Byrd Endorses ‘Reconciliation’ to Fix Health Reform Bill

By Jonathan Blakely

Mar 5, 2010 9:59am

ABC News' Z. Byron Wolf reports: The man who wrote Senate reconciliation rules now says Democrats can use the procedure for health reform as long as the Senate-passed bill is used as the basis. Reconciliation is the arcane parliamentary maneuver Democrats will use to pass a buffet of fix-its for their health reform bill with only 51 votes. He had opposed the maneuver to pass the bill to begin with. And Republicans often cite “the Byrd Rule” – named for Byrd – which says reconciliation shouldn’t be used for policy matters. But in a letter to the Charleston Daily Mail, the 92 year-old, rarely seen-these-days Senator says reconciliation can be used to “find savings” and fix the Senate reform bill. He says the bill already passed the Senate by a 60-vote supermajority, so it does not need to again. So it sounds like Byrd doesn’t like the idea of using reconciliation to change policy in the Senate bill, but he does endorse using it to work toward reducing the deficit. It is a little unclear how that Democrats will sell the fix-its as savings since all indications are that the tweaks proposed by President Obama could make the bill more expensive. A final cost estimate from the non-partisan Congressional Budget Office has not yet been released. Byrd offers a preview of how Democrats will argue that a more expensive bill reduces long-term spending: “…a bill structured to reduce deficits by, for example, finding savings in Medicare or lowering health care costs, may be consistent with the Budget Act, and appropriately considered under reconciliation,” he writes. Byrd wrote his letter in response to a Daily Mail editorial, which argued against Senators using a reconciliation bill to modify the Senate bill and mollify House liberals who don’t like the version of health reform the Senate passed December 24th. Here is the letter in it’s entirety: Thursday March 4, 2010
Reconciliation can be used to find savings
It has been said that a little knowledge can be a dangerous thing. In the Daily Mail's March 2 editorial regarding health care reform legislation, "Using reconciliation would hurt Democrats: Choking off debate is no way to muscle through health legislation," the newspaper's  misunderstanding of congressional procedures misinforms readers who, in rapidly increasing numbers, find themselves unable to obtain or afford medical insurance.

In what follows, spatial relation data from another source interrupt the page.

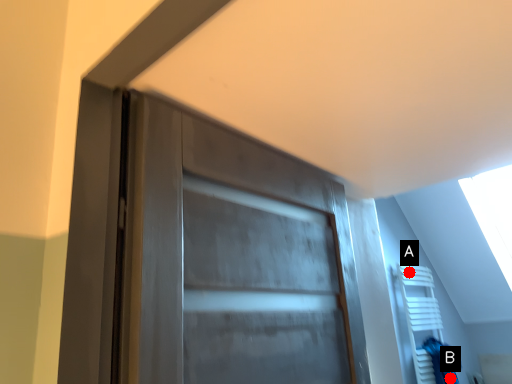
Question: Two points are circled on the image, labeled by A and B beside each circle. Which point appears farthest from the camera in this image?

Choices:
 (A) A is further
 (B) B is further

Answer: (A)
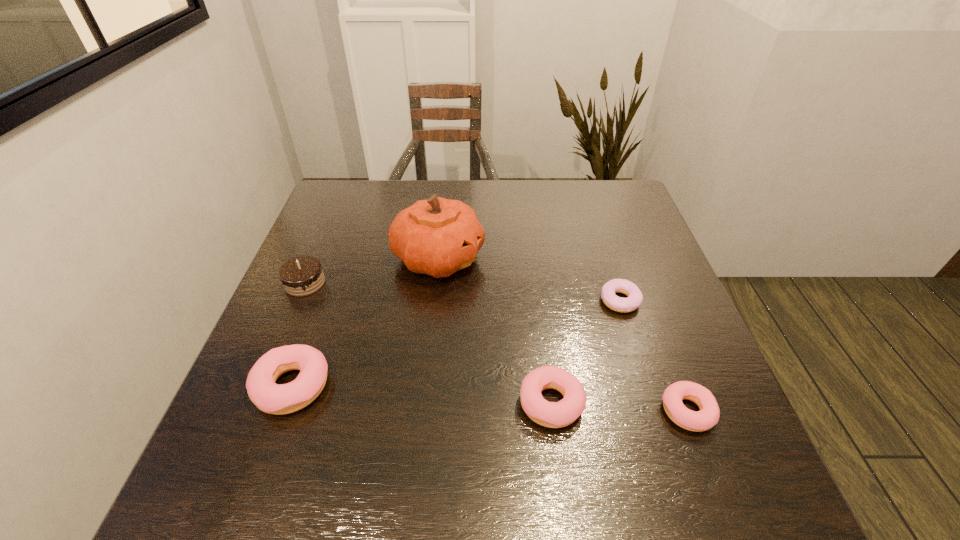
Identify the location of the leftmost doughnut. The width and height of the screenshot is (960, 540). (269, 397).

Where is `the tallest doughnut`? The width and height of the screenshot is (960, 540). the tallest doughnut is located at coordinates 269,397.

This screenshot has height=540, width=960. Find the location of `the third doughnut from right to left`. the third doughnut from right to left is located at coordinates (559, 414).

You are a GUI agent. You are given a task and a screenshot of the screen. Output one action in this format:
    pyautogui.click(x=<x>, y=<y>)
    Task: Click on the fourth object from left to right
    
    Given the screenshot: What is the action you would take?
    pyautogui.click(x=559, y=414)

At what (x,y) coordinates should I click in order to perform the action: click on the farthest doughnut. Please return your answer as a coordinate pair (x, y). This screenshot has height=540, width=960. Looking at the image, I should click on (619, 304).

Locate an element on the screen. the fifth shortest object is located at coordinates (301, 276).

Where is `pumpkin`? This screenshot has height=540, width=960. pumpkin is located at coordinates (438, 236).

Locate an element on the screen. the tallest object is located at coordinates (438, 236).

Identify the location of vacant space located on the back of the leftmost doughnut. The image size is (960, 540). (327, 288).

Locate an element on the screen. vacant space situated on the back of the third doughnut from right to left is located at coordinates (534, 273).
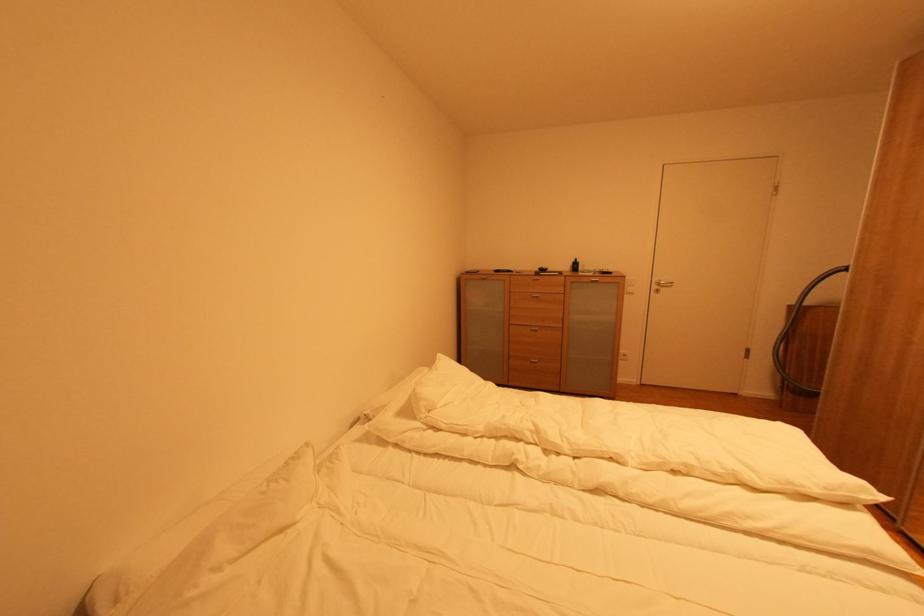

The editorial correctly quoted me as saying in the spring of 2009 that using reconciliation to enact a huge health care package would "violate the intent and spirit of the budget process . . .". I believed then, as now, that the Senate should debate the health reform bill under regular rules, which it did. The result of that debate was the passing of a comprehensive health care reform bill in the Senate by a 60-vote supermajority. I continue to support the budget reconciliation process for deficit reduction. The entire Senate- or House- passed health care bill could not and would not pass muster under the current reconciliation rules, which were established under my watch. Yet a bill structured to reduce deficits by, for example, finding savings in Medicare or lowering health care costs, may be consistent with the Budget Act, and appropriately considered under reconciliation.
With all due respect, the Daily Mail's hyperbole about "imposing government control," acts of "disrespect to the American people" and "corruption" of Senate procedures resembles more the barkings from the nether regions of Glennbeckistan than the "sober and second thought" of one of West Virginia's oldest and most respected daily newspapers. My commitment to protecting the best interests of all West Virginians and the American people remains as firm and consistent as my devotion to observing the necessary and essential Senate rules and procedures intended to guarantee debate and the airing of diverse views. Robert C. Byrd Washington, D.C. Byrd is the senior U.S senator from West Virginia.